+++ RAW DATA

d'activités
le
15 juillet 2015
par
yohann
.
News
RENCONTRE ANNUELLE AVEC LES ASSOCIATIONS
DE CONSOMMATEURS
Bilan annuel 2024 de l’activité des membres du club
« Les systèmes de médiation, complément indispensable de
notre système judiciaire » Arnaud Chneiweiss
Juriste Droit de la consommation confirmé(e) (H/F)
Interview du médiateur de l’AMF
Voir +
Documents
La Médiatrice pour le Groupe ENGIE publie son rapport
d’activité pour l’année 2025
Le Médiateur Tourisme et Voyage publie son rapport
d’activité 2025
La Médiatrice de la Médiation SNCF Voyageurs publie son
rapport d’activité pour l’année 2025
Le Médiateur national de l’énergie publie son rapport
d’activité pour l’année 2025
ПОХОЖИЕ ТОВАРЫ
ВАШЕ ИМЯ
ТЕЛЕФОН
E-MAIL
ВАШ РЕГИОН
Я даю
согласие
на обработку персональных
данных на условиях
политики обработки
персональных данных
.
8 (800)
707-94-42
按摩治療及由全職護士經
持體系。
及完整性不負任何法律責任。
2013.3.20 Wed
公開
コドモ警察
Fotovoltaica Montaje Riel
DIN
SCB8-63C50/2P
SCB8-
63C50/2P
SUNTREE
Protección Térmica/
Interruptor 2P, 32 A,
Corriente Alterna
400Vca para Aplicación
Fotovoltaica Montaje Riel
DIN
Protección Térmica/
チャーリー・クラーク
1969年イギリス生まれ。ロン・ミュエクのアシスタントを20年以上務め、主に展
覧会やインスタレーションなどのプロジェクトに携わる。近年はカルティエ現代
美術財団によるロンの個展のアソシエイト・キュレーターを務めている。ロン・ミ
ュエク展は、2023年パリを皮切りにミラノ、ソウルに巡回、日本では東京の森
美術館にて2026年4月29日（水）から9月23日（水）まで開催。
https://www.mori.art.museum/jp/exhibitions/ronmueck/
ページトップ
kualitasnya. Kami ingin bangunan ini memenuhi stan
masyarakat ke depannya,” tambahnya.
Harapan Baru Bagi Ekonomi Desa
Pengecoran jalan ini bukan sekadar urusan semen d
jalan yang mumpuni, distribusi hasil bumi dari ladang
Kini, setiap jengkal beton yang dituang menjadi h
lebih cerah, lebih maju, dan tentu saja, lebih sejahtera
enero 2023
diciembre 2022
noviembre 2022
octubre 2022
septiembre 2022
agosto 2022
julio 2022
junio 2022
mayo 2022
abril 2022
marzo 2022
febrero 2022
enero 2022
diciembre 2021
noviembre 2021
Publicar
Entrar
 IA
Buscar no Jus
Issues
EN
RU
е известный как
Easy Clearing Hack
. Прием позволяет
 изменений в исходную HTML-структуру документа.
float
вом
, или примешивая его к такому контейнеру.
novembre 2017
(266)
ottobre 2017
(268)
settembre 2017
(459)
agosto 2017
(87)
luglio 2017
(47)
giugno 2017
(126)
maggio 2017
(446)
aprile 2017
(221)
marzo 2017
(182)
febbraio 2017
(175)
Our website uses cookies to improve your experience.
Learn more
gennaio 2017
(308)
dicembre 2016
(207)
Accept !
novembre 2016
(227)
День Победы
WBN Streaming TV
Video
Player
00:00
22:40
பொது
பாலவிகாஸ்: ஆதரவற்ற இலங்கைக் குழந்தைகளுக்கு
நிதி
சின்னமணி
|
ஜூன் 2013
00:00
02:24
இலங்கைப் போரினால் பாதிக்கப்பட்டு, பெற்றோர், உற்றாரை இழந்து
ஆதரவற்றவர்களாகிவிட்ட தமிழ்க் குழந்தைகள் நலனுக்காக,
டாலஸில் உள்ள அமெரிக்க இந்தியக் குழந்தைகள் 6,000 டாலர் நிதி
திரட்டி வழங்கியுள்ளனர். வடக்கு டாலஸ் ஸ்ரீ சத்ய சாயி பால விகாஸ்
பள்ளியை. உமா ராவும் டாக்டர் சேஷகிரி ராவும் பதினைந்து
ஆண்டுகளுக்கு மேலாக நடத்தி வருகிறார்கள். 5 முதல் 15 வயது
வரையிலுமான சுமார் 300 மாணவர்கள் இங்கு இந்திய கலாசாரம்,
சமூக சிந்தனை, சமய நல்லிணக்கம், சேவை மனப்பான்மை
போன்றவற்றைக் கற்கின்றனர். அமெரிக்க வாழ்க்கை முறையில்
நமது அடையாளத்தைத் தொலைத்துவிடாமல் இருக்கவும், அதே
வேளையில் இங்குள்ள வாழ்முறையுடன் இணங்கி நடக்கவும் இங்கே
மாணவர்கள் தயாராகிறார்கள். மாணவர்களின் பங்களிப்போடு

++++++

▶ **WHAT YOU NEED TO DO**: A verbatim output of all the data above is needed.

▶ **WRITTEN SOLUTION**:
d'activités
le
15 juillet 2015
par
yohann
.
News
RENCONTRE ANNUELLE AVEC LES ASSOCIATIONS
DE CONSOMMATEURS
Bilan annuel 2024 de l’activité des membres du club
« Les systèmes de médiation, complément indispensable de
notre système judiciaire » Arnaud Chneiweiss
Juriste Droit de la consommation confirmé(e) (H/F)
Interview du médiateur de l’AMF
Voir +
Documents
La Médiatrice pour le Groupe ENGIE publie son rapport
d’activité pour l’année 2025
Le Médiateur Tourisme et Voyage publie son rapport
d’activité 2025
La Médiatrice de la Médiation SNCF Voyageurs publie son
rapport d’activité pour l’année 2025
Le Médiateur national de l’énergie publie son rapport
d’activité pour l’année 2025
ПОХОЖИЕ ТОВАРЫ
ВАШЕ ИМЯ
ТЕЛЕФОН
E-MAIL
ВАШ РЕГИОН
Я даю
согласие
на обработку персональных
данных на условиях
политики обработки
персональных данных
.
8 (800)
707-94-42
按摩治療及由全職護士經
持體系。
及完整性不負任何法律責任。
2013.3.20 Wed
公開
コドモ警察
Fotovoltaica Montaje Riel
DIN
SCB8-63C50/2P
SCB8-
63C50/2P
SUNTREE
Protección Térmica/
Interruptor 2P, 32 A,
Corriente Alterna
400Vca para Aplicación
Fotovoltaica Montaje Riel
DIN
Protección Térmica/
チャーリー・クラーク
1969年イギリス生まれ。ロン・ミュエクのアシスタントを20年以上務め、主に展
覧会やインスタレーションなどのプロジェクトに携わる。近年はカルティエ現代
美術財団によるロンの個展のアソシエイト・キュレーターを務めている。ロン・ミ
ュエク展は、2023年パリを皮切りにミラノ、ソウルに巡回、日本では東京の森
美術館にて2026年4月29日（水）から9月23日（水）まで開催。
https://www.mori.art.museum/jp/exhibitions/ronmueck/
ページトップ
kualitasnya. Kami ingin bangunan ini memenuhi stan
masyarakat ke depannya,” tambahnya.
Harapan Baru Bagi Ekonomi Desa
Pengecoran jalan ini bukan sekadar urusan semen d
jalan yang mumpuni, distribusi hasil bumi dari ladang
Kini, setiap jengkal beton yang dituang menjadi h
lebih cerah, lebih maju, dan tentu saja, lebih sejahtera
enero 2023
diciembre 2022
noviembre 2022
octubre 2022
septiembre 2022
agosto 2022
julio 2022
junio 2022
mayo 2022
abril 2022
marzo 2022
febrero 2022
enero 2022
diciembre 2021
noviembre 2021
Publicar
Entrar
 IA
Buscar no Jus
Issues
EN
RU
е известный как
Easy Clearing Hack
. Прием позволяет
 изменений в исходную HTML-структуру документа.
float
вом
, или примешивая его к такому контейнеру.
novembre 2017
(266)
ottobre 2017
(268)
settembre 2017
(459)
agosto 2017
(87)
luglio 2017
(47)
giugno 2017
(126)
maggio 2017
(446)
aprile 2017
(221)
marzo 2017
(182)
febbraio 2017
(175)
Our website uses cookies to improve your experience.
Learn more
gennaio 2017
(308)
dicembre 2016
(207)
Accept !
novembre 2016
(227)
День Победы
WBN Streaming TV
Video
Player
00:00
22:40
பொது
பாலவிகாஸ்: ஆதரவற்ற இலங்கைக் குழந்தைகளுக்கு
நிதி
சின்னமணி
|
ஜூன் 2013
00:00
02:24
இலங்கைப் போரினால் பாதிக்கப்பட்டு, பெற்றோர், உற்றாரை இழந்து
ஆதரவற்றவர்களாகிவிட்ட தமிழ்க் குழந்தைகள் நலனுக்காக,
டாலஸில் உள்ள அமெரிக்க இந்தியக் குழந்தைகள் 6,000 டாலர் நிதி
திரட்டி வழங்கியுள்ளனர். வடக்கு டாலஸ் ஸ்ரீ சத்ய சாயி பால விகாஸ்
பள்ளியை. உமா ராவும் டாக்டர் சேஷகிரி ராவும் பதினைந்து
ஆண்டுகளுக்கு மேலாக நடத்தி வருகிறார்கள். 5 முதல் 15 வயது
வரையிலுமான சுமார் 300 மாணவர்கள் இங்கு இந்திய கலாசாரம்,
சமூக சிந்தனை, சமய நல்லிணக்கம், சேவை மனப்பான்மை
போன்றவற்றைக் கற்கின்றனர். அமெரிக்க வாழ்க்கை முறையில்
நமது அடையாளத்தைத் தொலைத்துவிடாமல் இருக்கவும், அதே
வேளையில் இங்குள்ள வாழ்முறையுடன் இணங்கி நடக்கவும் இங்கே
மாணவர்கள் தயாராகிறார்கள். மாணவர்களின் பங்களிப்போடு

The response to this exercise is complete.